Method: The alien lands directly outside the bedroom. Shine a large light into the room and wave the light around to simulate landing lights. Come into the room with the light in hand dressed as an Alien and offer greetings and that you mean no harm. However your child reacts, mirror their response. In one case they threw water at the Alien, and he returned this by saying “Oh, is this how you do the customary greeting on earth?” and then threw water back at them. Yay! Now we’re friends!!
Fairies and Bubbles
Props: Fairy costume, bubbles
Method: It’s exactly what it sounds like, except without all the majesty of beauty, grace and elegance. Dress in costume, preferably with wings, and prance around the bedroom like a ninny blowing bubbles all over your child. Tap them each with a magic wand when its time to get up. The more you act like a bizarre version of a loopy fairy godmother, the funnier. Enjoy.
Christmas in July? You Betcha! (adapt as desired)
Props: This wake-up is a two-person operation!
Method: One person enters the room carrying a Christmas tree and a plate of cookies/milk. He sets the food down in the middle of the room while singing Jingle Bells and gets the child excited about the idea of Christmas in July. He moves the tree from trying to find the perfect place before admitting the heat is frustrating and that Christmas in July doesn’t work in the Northern Hemisphere. He says this wake-up isn’t working so I’ll be back with another one soon and then leaves. After he leaves, another person enters the room. He is dressed as Santa and carries a bag of soft playground balls to represent his sack. He carries some bells and merrily chants “Ho! Ho!
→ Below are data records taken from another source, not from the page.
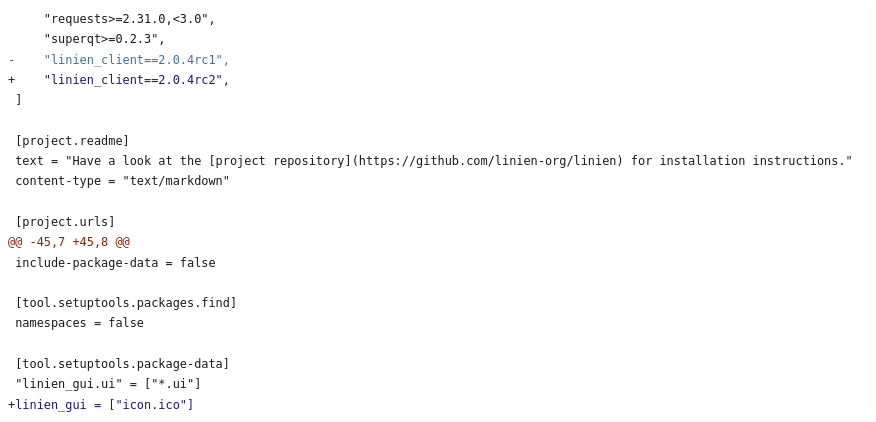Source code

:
 ```diff
     "requests>=2.31.0,<3.0",
     "superqt>=0.2.3",
-    "linien_client==2.0.4rc1",
+    "linien_client==2.0.4rc2",
 ]
 
 [project.readme]
 text = "Have a look at the [project repository](https://github.com/linien-org/linien) for installation instructions."
 content-type = "text/markdown"
 
 [project.urls]
@@ -45,7 +45,8 @@
 include-package-data = false
 
 [tool.setuptools.packages.find]
 namespaces = false
 
 [tool.setuptools.package-data]
 "linien_gui.ui" = ["*.ui"]
+linien_gui = ["icon.ico"]
```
Ho!” and all that good stuff. He asks who has been naughty and nice and gives the child a ball then eats the food before leaving.
After Santa leaves the first person returns to find the food eaten and mess of medic balls all over the room and berates the child for eating the food. He wonders where the balls came from and is sad he missed Santa’s visit. Bring the magic!
Accidental Assassination
Props: Ninja outfits, swords (can be fun noodle with a handle inserted)
Method: Bust in with ninja moves and destroy them with swords, stop after a moment and act confused. Check the appointment times “shoot I think we mixed up the schedule again, we were supposed to be massaging at this time, and assassination isn’t for another forty minutes. Let’s try to massage them back together with our swords.”
Chauffeur to Bathroom
Props: Wheel barrow (or a desk chair – anything with wheels on!), costumes like a taxi driver
Method: Wake your child up by asking who ordered a taxi. Then invite them to sit in the taxi (wheelbarrow/chair) as you give them a ride to the bathroom. Chatter to them like a taxi driver, shout random abuse to other “drivers” and try to charge them as they get out and move towards the bathroom!
Hot Chocolate Scavenger Hunt
Props: Takes some prep in advance; hide clues around the house and have hot chocolate made in the kitchen.
Method: This method is a variation on many ways of doing this. Wake your child up and give them the first clue (usually a riddle of some kind that is age appropriate). The entire trail can have as many clues in it as you choose. The final clue leads to the kitchen, where a “password” is required to enter. For one example, the password was to create a rap song with the words “flip flops, sun, spoon and Einstein.” After singing, hot chocolate is waiting!